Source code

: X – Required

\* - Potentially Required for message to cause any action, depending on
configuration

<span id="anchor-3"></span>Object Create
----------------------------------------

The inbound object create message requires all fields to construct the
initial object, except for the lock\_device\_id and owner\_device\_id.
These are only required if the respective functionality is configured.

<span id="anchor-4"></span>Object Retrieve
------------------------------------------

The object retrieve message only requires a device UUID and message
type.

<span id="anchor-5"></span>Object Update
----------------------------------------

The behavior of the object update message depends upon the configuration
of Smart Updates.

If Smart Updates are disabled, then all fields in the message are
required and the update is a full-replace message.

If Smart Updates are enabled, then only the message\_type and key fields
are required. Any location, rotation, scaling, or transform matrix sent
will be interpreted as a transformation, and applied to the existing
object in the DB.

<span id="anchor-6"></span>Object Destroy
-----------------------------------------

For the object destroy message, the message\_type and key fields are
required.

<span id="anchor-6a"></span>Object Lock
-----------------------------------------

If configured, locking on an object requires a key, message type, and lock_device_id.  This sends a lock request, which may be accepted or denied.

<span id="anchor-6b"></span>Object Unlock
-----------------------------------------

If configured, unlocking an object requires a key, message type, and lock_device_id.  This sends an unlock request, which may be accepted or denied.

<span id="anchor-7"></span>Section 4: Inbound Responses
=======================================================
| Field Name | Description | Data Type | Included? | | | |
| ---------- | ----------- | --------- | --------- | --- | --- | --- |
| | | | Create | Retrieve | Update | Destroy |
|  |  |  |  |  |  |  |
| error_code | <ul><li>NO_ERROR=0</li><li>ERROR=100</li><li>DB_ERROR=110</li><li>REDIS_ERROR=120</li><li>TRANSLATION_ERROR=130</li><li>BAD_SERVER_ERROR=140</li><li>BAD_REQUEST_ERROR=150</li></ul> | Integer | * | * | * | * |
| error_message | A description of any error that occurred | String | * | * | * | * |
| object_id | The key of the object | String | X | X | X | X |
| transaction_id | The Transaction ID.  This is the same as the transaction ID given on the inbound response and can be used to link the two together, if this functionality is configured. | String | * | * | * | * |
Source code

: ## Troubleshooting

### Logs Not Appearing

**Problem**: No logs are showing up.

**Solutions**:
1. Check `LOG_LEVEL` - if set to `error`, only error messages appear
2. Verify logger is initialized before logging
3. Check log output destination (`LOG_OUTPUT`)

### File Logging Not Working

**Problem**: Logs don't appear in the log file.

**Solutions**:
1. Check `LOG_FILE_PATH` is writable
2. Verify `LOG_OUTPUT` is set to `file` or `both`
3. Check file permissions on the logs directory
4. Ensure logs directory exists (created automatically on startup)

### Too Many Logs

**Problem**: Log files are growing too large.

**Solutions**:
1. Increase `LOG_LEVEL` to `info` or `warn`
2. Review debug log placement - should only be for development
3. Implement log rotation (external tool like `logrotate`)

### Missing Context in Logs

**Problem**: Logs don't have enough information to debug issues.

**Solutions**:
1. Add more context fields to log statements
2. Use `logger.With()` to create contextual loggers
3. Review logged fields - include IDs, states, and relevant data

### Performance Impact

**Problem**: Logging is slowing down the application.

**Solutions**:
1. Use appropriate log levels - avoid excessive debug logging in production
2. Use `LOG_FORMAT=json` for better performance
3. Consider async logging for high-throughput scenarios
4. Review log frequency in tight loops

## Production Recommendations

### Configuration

++++++++++++++++++++

What the exercise asks: Copy every line of the records word for word.

Your solution:
Source code

: X – Required

\* - Potentially Required for message to cause any action, depending on
configuration

<span id="anchor-3"></span>Object Create
----------------------------------------

The inbound object create message requires all fields to construct the
initial object, except for the lock\_device\_id and owner\_device\_id.
These are only required if the respective functionality is configured.

<span id="anchor-4"></span>Object Retrieve
------------------------------------------

The object retrieve message only requires a device UUID and message
type.

<span id="anchor-5"></span>Object Update
----------------------------------------

The behavior of the object update message depends upon the configuration
of Smart Updates.

If Smart Updates are disabled, then all fields in the message are
required and the update is a full-replace message.

If Smart Updates are enabled, then only the message\_type and key fields
are required. Any location, rotation, scaling, or transform matrix sent
will be interpreted as a transformation, and applied to the existing
object in the DB.

<span id="anchor-6"></span>Object Destroy
-----------------------------------------

For the object destroy message, the message\_type and key fields are
required.

<span id="anchor-6a"></span>Object Lock
-----------------------------------------

If configured, locking on an object requires a key, message type, and lock_device_id.  This sends a lock request, which may be accepted or denied.

<span id="anchor-6b"></span>Object Unlock
-----------------------------------------

If configured, unlocking an object requires a key, message type, and lock_device_id.  This sends an unlock request, which may be accepted or denied.

<span id="anchor-7"></span>Section 4: Inbound Responses
=======================================================
| Field Name | Description | Data Type | Included? | | | |
| ---------- | ----------- | --------- | --------- | --- | --- | --- |
| | | | Create | Retrieve | Update | Destroy |
|  |  |  |  |  |  |  |
| error_code | <ul><li>NO_ERROR=0</li><li>ERROR=100</li><li>DB_ERROR=110</li><li>REDIS_ERROR=120</li><li>TRANSLATION_ERROR=130</li><li>BAD_SERVER_ERROR=140</li><li>BAD_REQUEST_ERROR=150</li></ul> | Integer | * | * | * | * |
| error_message | A description of any error that occurred | String | * | * | * | * |
| object_id | The key of the object | String | X | X | X | X |
| transaction_id | The Transaction ID.  This is the same as the transaction ID given on the inbound response and can be used to link the two together, if this functionality is configured. | String | * | * | * | * |
Source code

: ## Troubleshooting

### Logs Not Appearing

**Problem**: No logs are showing up.

**Solutions**:
1. Check `LOG_LEVEL` - if set to `error`, only error messages appear
2. Verify logger is initialized before logging
3. Check log output destination (`LOG_OUTPUT`)

### File Logging Not Working

**Problem**: Logs don't appear in the log file.

**Solutions**:
1. Check `LOG_FILE_PATH` is writable
2. Verify `LOG_OUTPUT` is set to `file` or `both`
3. Check file permissions on the logs directory
4. Ensure logs directory exists (created automatically on startup)

### Too Many Logs

**Problem**: Log files are growing too large.

**Solutions**:
1. Increase `LOG_LEVEL` to `info` or `warn`
2. Review debug log placement - should only be for development
3. Implement log rotation (external tool like `logrotate`)

### Missing Context in Logs

**Problem**: Logs don't have enough information to debug issues.

**Solutions**:
1. Add more context fields to log statements
2. Use `logger.With()` to create contextual loggers
3. Review logged fields - include IDs, states, and relevant data

### Performance Impact

**Problem**: Logging is slowing down the application.

**Solutions**:
1. Use appropriate log levels - avoid excessive debug logging in production
2. Use `LOG_FORMAT=json` for better performance
3. Consider async logging for high-throughput scenarios
4. Review log frequency in tight loops

## Production Recommendations

### Configuration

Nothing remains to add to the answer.